According to American Merchant Marine at War, James A. Logan was one of the old salts. At the age of 76 he returned to serve as cook aboard the SS Joshua Hendy. And Thomas Cavely, who had been master on the Staten Island Ferry, took command of another Liberty ship.
Unlike the U.S. Navy, the Merchant Marine was able to accept sailors with physical defects—heart or sight problems, for instance—or who were either too young or too old for military service.
Following the attack on Pearl Harbor and America’s entry into the war, Merchant Marine service was both more important and more dangerous. German submarines focused on the American tanker fleet, manned by the Merchant Marine, that brought essential fuel to England and Europe.

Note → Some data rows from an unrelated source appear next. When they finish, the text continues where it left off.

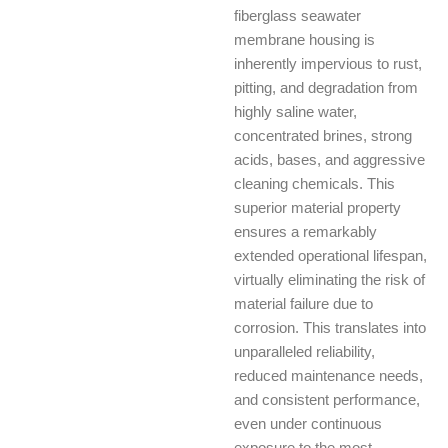
fiberglass seawater
membrane housing is
inherently impervious to rust,
pitting, and degradation from
highly saline water,
concentrated brines, strong
acids, bases, and aggressive
cleaning chemicals. This
superior material property
ensures a remarkably
extended operational lifespan,
virtually eliminating the risk of
material failure due to
corrosion. This translates into
unparalleled reliability,
reduced maintenance needs,
and consistent performance,
even under continuous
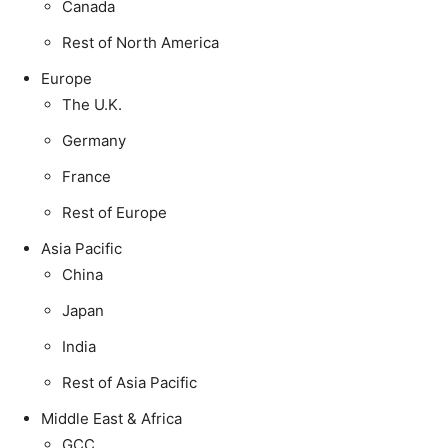
Canada
Rest of North America
Europe
The U.K.
Germany
France
Rest of Europe
Asia Pacific
China
Japan
India
Rest of Asia Pacific
Middle East & Africa
GCC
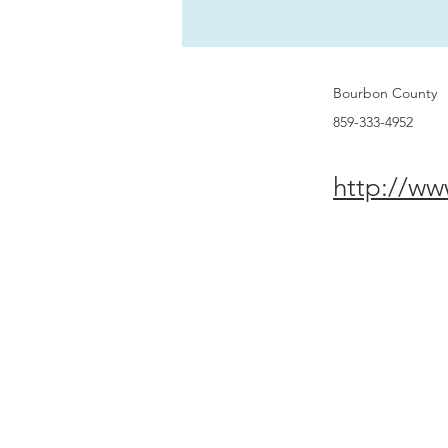
Bourbon County
859-333-4952
http://ww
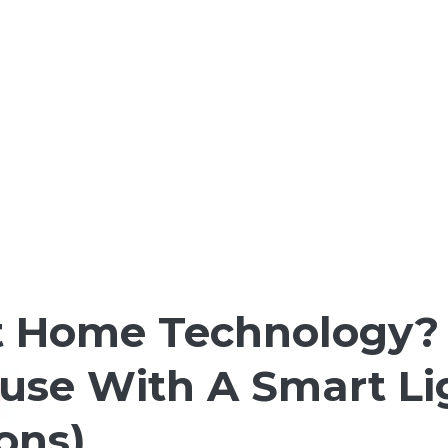
 Home Technology? H
House With A Smart L
Cons)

Among these tankers was the SS Muskogee. On March 22, 1942 it was transporting oil to England. Captain William Betts was in command of the ship and its crew of 34. The ship was spotted by the Nazi U-boat U-123. Captained by 28-year old Reinhard Hardegan, the submarine was tasked with stopping American oil deliveries.
A single torpedo found its mark. As the SS Muskogee sunk, members of its crew clung to the sides of the ship. One German crew member snapped photographs of the desperate Merchant Mariners. Seven Americans, including Captain Betts, made it to a life boat. Betts pleaded with Captain Hardegan to be brought aboard the U-123 as prisoners.
|The German crew member snapped this shot of the SS Muskogee crew members, including Captain Betts, before leaving them adrift. George Betts Collection/Independence Seaport Museum Library|
As his crewman snapped photos, Hardegan replied that there was no room aboard the submarine. The life boat was left adrift and none of the Muskogee’s crew was ever seen again.
By the end of the war, hundreds of Merchant Marine ships had been sunk. Six hundred and thirty-three Merchant Mariners had been taken prisoners of war and 6,600, including the crew of the SS Muskogee, had given their lives.
Over the subsequent years, the role of the Merchant Marine in the war was little remembered. In 1976 the American Merchant Mariners’ Memorial, Inc. was organized to commemorate the thousands of merchant ships and mariners that contributed to American military service since the Revolutionary War. A competition for the design of a memorial was held in 1988. The commission was awarded to French-born sculptress Marisol Escobar.
Escobar had chosen the events of March 22, 1942 to exemplify the heroism and contribution of the American Merchant Marines. Somewhat incredibly, the photographs taken by the German sailor that day had survived. Using the photograph of the Muskogee’s crew members clinging to the sinking ship, she developed a sculptural grouping of four figures and a stylized bow.
Installed on an obsolete stone pier off Battery Park, it was dedicated on October 8, 1991. Escobar’s powerful and moving grouping captures the last moments of the sailors’ lives. With no hope of survival, one man still tries desperately to rescue his comrade in the water—their fingertips almost touching.
The disquieting depiction is made more so with the ebb and flow of the tides. At high tide the sailor in the water is almost completely submerged; only his forearm extending in frantic desperation above the waves.
Marisol Escobar’s potent work of art—a fitting tribute to wartime Merchant Mariners—is too-often overlooked because of its out-of-the-way location. It is worthy of a side trip.